Credenciado como hospital-escola, GHC está entre as instituições federais que aguardam autorização
para abertura da graduação em Medicina

Fabiana Beltrami/Ascom UPF

O pacto de melhoria no atendimento aos usuários do Sistema Único de Saúde (SUS), com investimentos em infraestrutura hospitalar e unidades de saúde e ampliação do número de médicos em municípios do interior e na periferia das capitais, proposto pelo governo federal com a implantação do programa Mais Médicos, prevê a criação de 11.447 vagas na graduação em Medicina em todo o país até 2017 e mais 12 mil vagas para formação de especialistas até 2020. A abertura de novos cursos representa mais 3.615 vagas em instituições públicas e 7.632 IES privadas. A meta do governo é atingir em 2022 a média de 2,7 médicos por mil habitantes. A relação atual é de 1,8 médico por mil. No RS, Unisinos, Feevale, Urcamp, Univates, Unijuí, Cesuca (Cachoeirinha) e Unifra, de Santa Maria, são algumas IES privadas com cursos de Medicina em avaliação pelo MEC, assim como propostas de graduação de instituições públicas, a exemplo do Grupo Hospitalar Conceição e da Unipampa. De julho a novembro, foram criadas 2.415 vagas de graduação em instituições públicas que serão implantadas até o final de 2014, com foco nas áreas que mais precisam de profissionais e têm estrutura adequada para a formação médica.

Para viabilizar a expansão, o governo alterou a lógica de abertura dos cursos de Medicina nas IES privadas com uma emenda na MP 621. “Antes, as instituições apresentavam um projeto de curso para avaliação do MEC. Agora, o governo faz um chamamento público com foco nas regiões prioritárias do SUS e, em resposta, as universidades apresentam suas propostas”, explica o diretor- -superintendente do GHC, Carlos Eduardo Nery Paes. Certificado como hospital-escola, com atendimento exclusivo pelo SUS, o grupo conta com a frequência de 1,5 mil alunos de Medicina nos seus serviços de saúde, além de 174 mestres e 57 doutores no quadro de funcionários. Deve implantar a graduação em Medicina a partir de 2015.
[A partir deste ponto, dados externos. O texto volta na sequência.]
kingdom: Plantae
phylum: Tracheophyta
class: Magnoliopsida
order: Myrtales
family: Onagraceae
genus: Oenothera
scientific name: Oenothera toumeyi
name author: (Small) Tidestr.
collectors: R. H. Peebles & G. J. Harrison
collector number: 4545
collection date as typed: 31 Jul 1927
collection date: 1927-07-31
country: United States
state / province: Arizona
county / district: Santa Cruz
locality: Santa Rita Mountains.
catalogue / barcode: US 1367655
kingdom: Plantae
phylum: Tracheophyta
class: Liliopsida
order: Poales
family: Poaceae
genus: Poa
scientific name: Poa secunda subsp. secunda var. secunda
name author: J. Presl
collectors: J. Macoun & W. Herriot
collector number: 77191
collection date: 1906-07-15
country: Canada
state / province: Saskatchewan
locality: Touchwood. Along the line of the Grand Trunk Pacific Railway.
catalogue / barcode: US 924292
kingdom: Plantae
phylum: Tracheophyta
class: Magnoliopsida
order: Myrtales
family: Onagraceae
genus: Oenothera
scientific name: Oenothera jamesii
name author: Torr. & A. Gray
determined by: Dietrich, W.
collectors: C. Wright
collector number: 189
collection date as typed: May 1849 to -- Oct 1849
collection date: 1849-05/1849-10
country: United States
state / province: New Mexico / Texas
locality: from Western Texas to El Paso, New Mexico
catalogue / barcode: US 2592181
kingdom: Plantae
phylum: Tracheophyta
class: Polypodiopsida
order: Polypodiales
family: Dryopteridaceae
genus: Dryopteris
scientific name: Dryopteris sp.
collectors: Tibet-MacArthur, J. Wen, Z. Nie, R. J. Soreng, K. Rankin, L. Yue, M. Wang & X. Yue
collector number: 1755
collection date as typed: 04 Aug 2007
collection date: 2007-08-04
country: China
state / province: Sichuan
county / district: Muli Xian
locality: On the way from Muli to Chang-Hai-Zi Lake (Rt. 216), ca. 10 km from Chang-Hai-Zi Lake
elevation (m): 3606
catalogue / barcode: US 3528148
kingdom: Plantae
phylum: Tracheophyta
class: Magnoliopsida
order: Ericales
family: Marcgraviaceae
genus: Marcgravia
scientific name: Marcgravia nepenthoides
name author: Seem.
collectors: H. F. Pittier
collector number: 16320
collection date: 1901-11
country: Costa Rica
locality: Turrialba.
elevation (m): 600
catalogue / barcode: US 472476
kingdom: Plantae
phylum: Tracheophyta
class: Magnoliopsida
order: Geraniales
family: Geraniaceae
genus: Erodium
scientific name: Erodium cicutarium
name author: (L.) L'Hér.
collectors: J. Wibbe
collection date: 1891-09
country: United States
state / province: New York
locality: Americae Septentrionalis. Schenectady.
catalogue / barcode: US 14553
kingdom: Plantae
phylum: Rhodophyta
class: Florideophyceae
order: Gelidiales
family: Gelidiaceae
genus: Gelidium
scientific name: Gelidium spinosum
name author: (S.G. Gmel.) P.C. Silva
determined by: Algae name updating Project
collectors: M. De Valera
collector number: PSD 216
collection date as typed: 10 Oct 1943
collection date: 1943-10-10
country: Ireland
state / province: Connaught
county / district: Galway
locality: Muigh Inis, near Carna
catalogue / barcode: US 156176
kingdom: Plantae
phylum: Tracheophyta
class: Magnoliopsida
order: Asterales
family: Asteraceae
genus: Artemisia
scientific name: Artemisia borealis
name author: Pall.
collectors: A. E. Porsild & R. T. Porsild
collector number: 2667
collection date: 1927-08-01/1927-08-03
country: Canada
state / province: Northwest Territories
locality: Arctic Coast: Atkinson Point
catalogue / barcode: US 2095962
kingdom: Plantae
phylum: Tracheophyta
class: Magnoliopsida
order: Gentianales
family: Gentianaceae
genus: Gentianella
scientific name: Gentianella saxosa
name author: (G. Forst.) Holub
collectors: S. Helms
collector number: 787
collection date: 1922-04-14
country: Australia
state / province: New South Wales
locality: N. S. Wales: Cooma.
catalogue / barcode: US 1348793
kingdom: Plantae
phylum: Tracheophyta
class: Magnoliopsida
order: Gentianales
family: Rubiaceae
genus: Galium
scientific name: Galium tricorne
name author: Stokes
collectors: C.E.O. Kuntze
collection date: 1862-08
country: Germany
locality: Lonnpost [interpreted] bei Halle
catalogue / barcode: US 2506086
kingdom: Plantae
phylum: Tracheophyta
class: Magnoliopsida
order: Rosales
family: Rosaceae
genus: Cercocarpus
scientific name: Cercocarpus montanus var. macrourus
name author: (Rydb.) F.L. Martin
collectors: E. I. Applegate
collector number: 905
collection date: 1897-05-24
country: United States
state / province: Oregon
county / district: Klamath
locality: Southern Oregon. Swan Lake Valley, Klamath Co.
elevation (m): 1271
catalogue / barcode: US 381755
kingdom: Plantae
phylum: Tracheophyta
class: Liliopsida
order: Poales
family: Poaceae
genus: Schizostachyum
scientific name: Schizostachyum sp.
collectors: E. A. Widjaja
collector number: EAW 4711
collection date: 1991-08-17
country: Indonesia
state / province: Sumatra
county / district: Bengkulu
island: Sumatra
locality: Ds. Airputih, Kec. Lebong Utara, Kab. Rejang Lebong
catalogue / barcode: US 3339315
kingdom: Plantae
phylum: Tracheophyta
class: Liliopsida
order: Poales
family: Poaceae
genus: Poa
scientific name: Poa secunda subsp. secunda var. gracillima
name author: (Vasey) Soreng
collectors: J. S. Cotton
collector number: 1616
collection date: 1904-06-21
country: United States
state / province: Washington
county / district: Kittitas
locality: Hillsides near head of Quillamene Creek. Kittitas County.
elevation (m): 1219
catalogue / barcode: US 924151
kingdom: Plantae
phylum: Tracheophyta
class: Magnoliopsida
Mais de 200 cidades fizeram a inscrição no edital de pré-seleção do MEC, que irá formar um cadastro de municípios considerados habilitados. O resultado será divulgado em dezembro, seguido da seleção das IES habilitadas.

De acordo com o Instituto de Pesquisas Econômicas Aplicadas Anísio Teixeira (Ipea) há 1,44 vaga no mercado de trabalho para cada egresso do curso de Medicina. Em 2011, 18.722 médicos entraram no primeiro emprego e 14.634 saíram da faculdade. Na última década, foram criadas 147 mil vagas de emprego e somente 93.156 médicos se formaram, o que gerou um déficit de 54 mil postos de trabalho. Até 2014, o Ministério da Saúde abrirá mais 35.073 vagas para médicos no SUS e até 2020 serão 43.707, com expansão do atendimento básico e preventivo, câncer, crack e domiciliar.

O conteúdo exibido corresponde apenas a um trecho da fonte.